Prof Anil Dhawan, a liver specialist at King's College Hospital London, who is treating some of these children, says at the moment he does not think Covid is driving these cases.

"Because if you look at number of patients, only 16% tested positive for Covid, and this [hepatitis] is not the feature of Covid," he said.

Hepatitis is a very rare known reaction to adenoviruses, he added.

Is it lockdown?

One line of inquiry is that children who haven't been exposed to as many infections in the early years of life because of the pandemic could be having outsized reactions to the adenovirus.

This has been seized on by some as proof lockdown was to blame for the outbreak.

But this is still a big unknown.

Dr Conor Meehan, a senior lecture in microbiology at Nottingham Trent University, agrees it is possible that not being exposed to as many bugs in their first months and years could have left these children's immune systems more vulnerable.
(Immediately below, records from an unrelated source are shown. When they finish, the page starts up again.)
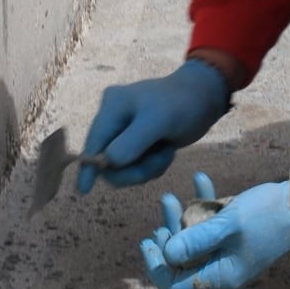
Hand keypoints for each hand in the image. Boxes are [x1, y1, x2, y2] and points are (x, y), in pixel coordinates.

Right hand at [76, 59, 229, 193]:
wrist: (205, 98)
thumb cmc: (182, 103)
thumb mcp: (158, 121)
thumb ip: (131, 142)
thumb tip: (107, 163)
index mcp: (112, 107)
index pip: (93, 142)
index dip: (88, 167)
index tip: (84, 190)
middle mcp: (114, 119)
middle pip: (107, 161)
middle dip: (132, 169)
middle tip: (155, 163)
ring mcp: (126, 132)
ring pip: (123, 167)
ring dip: (146, 168)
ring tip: (164, 152)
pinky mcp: (138, 142)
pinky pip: (136, 166)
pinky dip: (152, 166)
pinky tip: (165, 151)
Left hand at [141, 177, 289, 288]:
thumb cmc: (267, 215)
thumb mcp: (229, 225)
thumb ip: (196, 240)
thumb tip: (166, 253)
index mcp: (220, 277)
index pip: (177, 286)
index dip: (158, 267)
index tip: (147, 241)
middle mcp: (222, 269)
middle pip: (183, 261)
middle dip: (168, 236)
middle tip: (162, 214)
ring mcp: (229, 251)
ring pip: (194, 241)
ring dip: (180, 218)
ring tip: (170, 196)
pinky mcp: (237, 233)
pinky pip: (211, 224)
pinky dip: (204, 205)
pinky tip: (200, 179)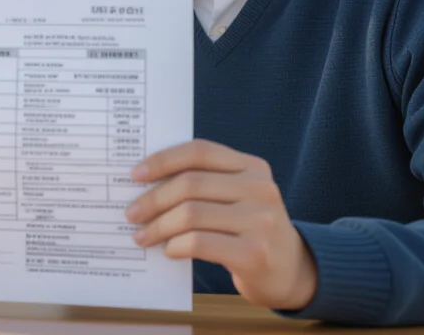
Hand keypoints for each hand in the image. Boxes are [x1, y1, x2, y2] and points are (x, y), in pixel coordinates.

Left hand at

"The exposure that you have to viruses is important for building your immune system, and it mostly happens in the first five years of life," Dr Meehan explains.

"Most of these cases we see in under five-year-old kids, so they definitely haven't had the exposure that other kids would have had that are older," he says.

This makes its possible they could have a stronger reaction to an adenovirus infection.

But, "we would expect that stronger reaction to still just be worse versions of what we would normally see", in other words severe vomiting and diarrhoea, but not hepatitis.

This extremely unusual reaction suggests there is something else going on, Dr Meehan thinks, like a mutated virus or an interaction between two viruses.

However, more investigations are needed before we can say for sure what's causing these still very rare cases.

Looking for answers

Events that are both distressing and unexplained make fertile ground for confirmation bias - when people look for information to support what they already believe - according to Prof Gina Neff, a senior research fellow at the Oxford Internet Institute.

There is a lot of uncertainty in this situation and understandably people are looking for answers, she says.

"When we search online, we feel like we're looking at a library and all the world's information is available to us," she explains.

But, argues Prof Neff, the results of our online searches are affected by what we've searched for before and by the algorithms used by search and social media companies.